======== DATASET RECORDS ========

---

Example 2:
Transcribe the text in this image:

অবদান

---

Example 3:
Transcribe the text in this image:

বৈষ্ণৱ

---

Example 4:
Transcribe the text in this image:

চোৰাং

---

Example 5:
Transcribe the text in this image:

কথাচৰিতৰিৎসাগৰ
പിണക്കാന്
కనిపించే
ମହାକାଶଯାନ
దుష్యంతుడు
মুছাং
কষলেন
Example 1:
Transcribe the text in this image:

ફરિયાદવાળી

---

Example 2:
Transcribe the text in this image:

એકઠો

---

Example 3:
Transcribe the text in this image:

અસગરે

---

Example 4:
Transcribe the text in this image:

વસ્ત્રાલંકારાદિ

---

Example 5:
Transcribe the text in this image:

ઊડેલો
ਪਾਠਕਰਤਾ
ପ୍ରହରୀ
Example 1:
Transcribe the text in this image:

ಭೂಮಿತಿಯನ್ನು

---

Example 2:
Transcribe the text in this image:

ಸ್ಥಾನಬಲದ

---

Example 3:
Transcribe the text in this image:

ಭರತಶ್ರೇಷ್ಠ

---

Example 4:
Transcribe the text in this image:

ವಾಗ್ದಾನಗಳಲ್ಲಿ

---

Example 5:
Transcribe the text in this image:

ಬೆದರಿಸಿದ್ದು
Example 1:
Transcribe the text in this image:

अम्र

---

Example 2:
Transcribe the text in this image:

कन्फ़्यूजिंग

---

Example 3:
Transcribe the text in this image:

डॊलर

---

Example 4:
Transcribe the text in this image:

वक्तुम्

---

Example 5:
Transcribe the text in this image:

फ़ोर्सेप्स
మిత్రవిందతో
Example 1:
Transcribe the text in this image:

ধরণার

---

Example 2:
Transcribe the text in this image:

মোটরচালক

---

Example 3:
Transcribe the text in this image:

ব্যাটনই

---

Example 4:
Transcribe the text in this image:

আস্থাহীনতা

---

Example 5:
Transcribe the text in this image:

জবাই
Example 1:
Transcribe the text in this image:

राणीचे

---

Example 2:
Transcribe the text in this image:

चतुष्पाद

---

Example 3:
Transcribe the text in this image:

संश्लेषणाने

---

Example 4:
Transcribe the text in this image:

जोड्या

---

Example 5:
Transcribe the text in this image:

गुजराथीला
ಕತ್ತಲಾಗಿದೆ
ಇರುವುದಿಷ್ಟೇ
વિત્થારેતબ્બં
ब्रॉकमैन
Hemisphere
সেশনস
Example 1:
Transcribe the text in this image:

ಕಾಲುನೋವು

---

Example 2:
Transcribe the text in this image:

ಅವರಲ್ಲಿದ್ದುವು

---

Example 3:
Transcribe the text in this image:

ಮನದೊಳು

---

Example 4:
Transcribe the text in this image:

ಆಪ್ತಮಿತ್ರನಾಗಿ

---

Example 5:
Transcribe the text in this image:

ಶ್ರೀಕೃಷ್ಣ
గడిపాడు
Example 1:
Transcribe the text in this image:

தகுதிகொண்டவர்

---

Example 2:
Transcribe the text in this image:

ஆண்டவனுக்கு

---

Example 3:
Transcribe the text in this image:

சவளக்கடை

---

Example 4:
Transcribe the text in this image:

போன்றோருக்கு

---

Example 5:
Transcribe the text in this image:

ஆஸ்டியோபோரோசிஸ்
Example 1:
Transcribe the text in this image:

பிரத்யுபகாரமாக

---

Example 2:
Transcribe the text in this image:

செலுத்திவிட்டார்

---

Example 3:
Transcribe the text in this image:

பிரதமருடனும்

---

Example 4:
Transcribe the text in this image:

========

* **DIRECTIONS**
Keep every word the same and copy out all of the entries.

* **SOLUTION TO THIS EXERCISE**
---

Example 2:
Transcribe the text in this image:

অবদান

---

Example 3:
Transcribe the text in this image:

বৈষ্ণৱ

---

Example 4:
Transcribe the text in this image:

চোৰাং

---

Example 5:
Transcribe the text in this image:

কথাচৰিতৰিৎসাগৰ
പിണക്കാന്
కనిపించే
ମହାକାଶଯାନ
దుష్యంతుడు
মুছাং
কষলেন
Example 1:
Transcribe the text in this image:

ફરિયાદવાળી

---

Example 2:
Transcribe the text in this image:

એકઠો

---

Example 3:
Transcribe the text in this image:

અસગરે

---

Example 4:
Transcribe the text in this image:

વસ્ત્રાલંકારાદિ

---

Example 5:
Transcribe the text in this image:

ઊડેલો
ਪਾਠਕਰਤਾ
ପ୍ରହରୀ
Example 1:
Transcribe the text in this image:

ಭೂಮಿತಿಯನ್ನು

---

Example 2:
Transcribe the text in this image:

ಸ್ಥಾನಬಲದ

---

Example 3:
Transcribe the text in this image:

ಭರತಶ್ರೇಷ್ಠ

---

Example 4:
Transcribe the text in this image:

ವಾಗ್ದಾನಗಳಲ್ಲಿ

---

Example 5:
Transcribe the text in this image:

ಬೆದರಿಸಿದ್ದು
Example 1:
Transcribe the text in this image:

अम्र

---

Example 2:
Transcribe the text in this image:

कन्फ़्यूजिंग

---

Example 3:
Transcribe the text in this image:

डॊलर

---

Example 4:
Transcribe the text in this image:

वक्तुम्

---

Example 5:
Transcribe the text in this image:

फ़ोर्सेप्स
మిత్రవిందతో
Example 1:
Transcribe the text in this image:

ধরণার

---

Example 2:
Transcribe the text in this image:

মোটরচালক

---

Example 3:
Transcribe the text in this image:

ব্যাটনই

---

Example 4:
Transcribe the text in this image:

আস্থাহীনতা

---

Example 5:
Transcribe the text in this image:

জবাই
Example 1:
Transcribe the text in this image:

राणीचे

---

Example 2:
Transcribe the text in this image:

चतुष्पाद

---

Example 3:
Transcribe the text in this image:

संश्लेषणाने

---

Example 4:
Transcribe the text in this image:

जोड्या

---

Example 5:
Transcribe the text in this image:

गुजराथीला
ಕತ್ತಲಾಗಿದೆ
ಇರುವುದಿಷ್ಟೇ
વિત્થારેતબ્બં
ब्रॉकमैन
Hemisphere
সেশনস
Example 1:
Transcribe the text in this image:

ಕಾಲುನೋವು

---

Example 2:
Transcribe the text in this image:

ಅವರಲ್ಲಿದ್ದುವು

---

Example 3:
Transcribe the text in this image:

ಮನದೊಳು

---

Example 4:
Transcribe the text in this image:

ಆಪ್ತಮಿತ್ರನಾಗಿ

---

Example 5:
Transcribe the text in this image:

ಶ್ರೀಕೃಷ್ಣ
గడిపాడు
Example 1:
Transcribe the text in this image:

தகுதிகொண்டவர்

---

Example 2:
Transcribe the text in this image:

ஆண்டவனுக்கு

---

Example 3:
Transcribe the text in this image:

சவளக்கடை

---

Example 4:
Transcribe the text in this image:

போன்றோருக்கு

---

Example 5:
Transcribe the text in this image:

ஆஸ்டியோபோரோசிஸ்
Example 1:
Transcribe the text in this image:

பிரத்யுபகாரமாக

---

Example 2:
Transcribe the text in this image:

செலுத்திவிட்டார்

---

Example 3:
Transcribe the text in this image:

பிரதமருடனும்

---

Example 4:
Transcribe the text in this image:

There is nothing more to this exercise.